ACTIVITÉ
Indiquez le sobriquet dont Sylvanie se trouvait affublée selon l'extrait.

EXTRAIT
————————
17. Tous ces préparatifs avaient encore surexcité le vieux Duranteau. Lorsque quelque
malicieux lui en parlait ou y faisait allusion, il serrait les dents sur le tuyau
de sa courte pipe en rabâchant des « fi d’ garn’ » et des « fi d’cochon » d’un comique irrésistible, tandis que ses petits yeux luisaient de fureur. (J. Rolland,
Nanon, fille du Sillon, 1946, 47.)
18. Bien que son prénom fût Sylvanie, elle se trouvait affublée elle aussi du sobriquet
de Figasse, mot à consonance bien vendéenne, dont on avait la bouche pleine et qui
rappelait, de surcroît, soit la figue molle, soit le juron familier de « fils de garce ». (M. Richard, Une enfance heureuse. Une enfance vendéenne, [après 1960], 41-42.)
19. Une partie au moins des Poitevins ont constamment à la bouche fi de putain qui en arrive à avoir la valeur atténuée de sapristi, lui-même vieil euphémisme. Dans une partie du Sud-Est, le mot est altéré euphémistiquement
[sic] en fan* de pié. (M. Cohen, Une fois de plus des regards sur la langue française, 1972, 184.)
20. […] tous les « fi de vesse ! » entendus dans le village. (L. Gaborit, Quand on était petits à la Tranchelardière, 1998, 118.)
————————
LES DONNÉES
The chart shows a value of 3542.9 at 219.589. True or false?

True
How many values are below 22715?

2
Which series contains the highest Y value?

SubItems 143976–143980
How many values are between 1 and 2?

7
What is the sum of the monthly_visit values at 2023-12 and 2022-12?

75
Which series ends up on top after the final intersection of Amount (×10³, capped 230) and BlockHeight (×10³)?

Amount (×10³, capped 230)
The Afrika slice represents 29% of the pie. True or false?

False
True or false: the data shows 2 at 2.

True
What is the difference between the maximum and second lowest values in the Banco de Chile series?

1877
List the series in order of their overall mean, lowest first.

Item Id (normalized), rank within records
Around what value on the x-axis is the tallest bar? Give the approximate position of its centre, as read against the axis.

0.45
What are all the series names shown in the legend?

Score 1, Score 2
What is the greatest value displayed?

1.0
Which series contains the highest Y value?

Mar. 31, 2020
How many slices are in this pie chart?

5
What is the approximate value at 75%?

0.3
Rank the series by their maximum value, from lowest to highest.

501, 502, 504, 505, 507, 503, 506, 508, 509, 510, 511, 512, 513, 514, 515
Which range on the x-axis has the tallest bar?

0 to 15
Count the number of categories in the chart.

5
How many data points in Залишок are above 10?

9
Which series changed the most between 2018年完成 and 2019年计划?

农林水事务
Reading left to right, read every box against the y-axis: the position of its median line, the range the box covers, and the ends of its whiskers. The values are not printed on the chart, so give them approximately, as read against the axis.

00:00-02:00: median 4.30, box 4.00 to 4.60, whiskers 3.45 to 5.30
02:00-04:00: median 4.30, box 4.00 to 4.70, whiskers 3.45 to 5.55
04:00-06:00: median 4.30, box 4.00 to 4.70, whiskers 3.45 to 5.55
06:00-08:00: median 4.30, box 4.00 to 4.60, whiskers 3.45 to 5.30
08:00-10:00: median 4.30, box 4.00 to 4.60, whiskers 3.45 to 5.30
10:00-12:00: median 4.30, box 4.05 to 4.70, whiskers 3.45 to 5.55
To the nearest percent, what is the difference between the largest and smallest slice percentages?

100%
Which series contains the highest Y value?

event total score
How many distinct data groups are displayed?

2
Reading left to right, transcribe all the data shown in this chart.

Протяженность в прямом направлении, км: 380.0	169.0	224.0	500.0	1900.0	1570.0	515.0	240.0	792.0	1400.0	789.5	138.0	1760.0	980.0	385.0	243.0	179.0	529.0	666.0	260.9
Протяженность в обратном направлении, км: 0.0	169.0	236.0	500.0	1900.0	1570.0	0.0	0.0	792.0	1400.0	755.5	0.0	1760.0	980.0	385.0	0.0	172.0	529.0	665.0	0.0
————————
RÉSULTAT
Figasse.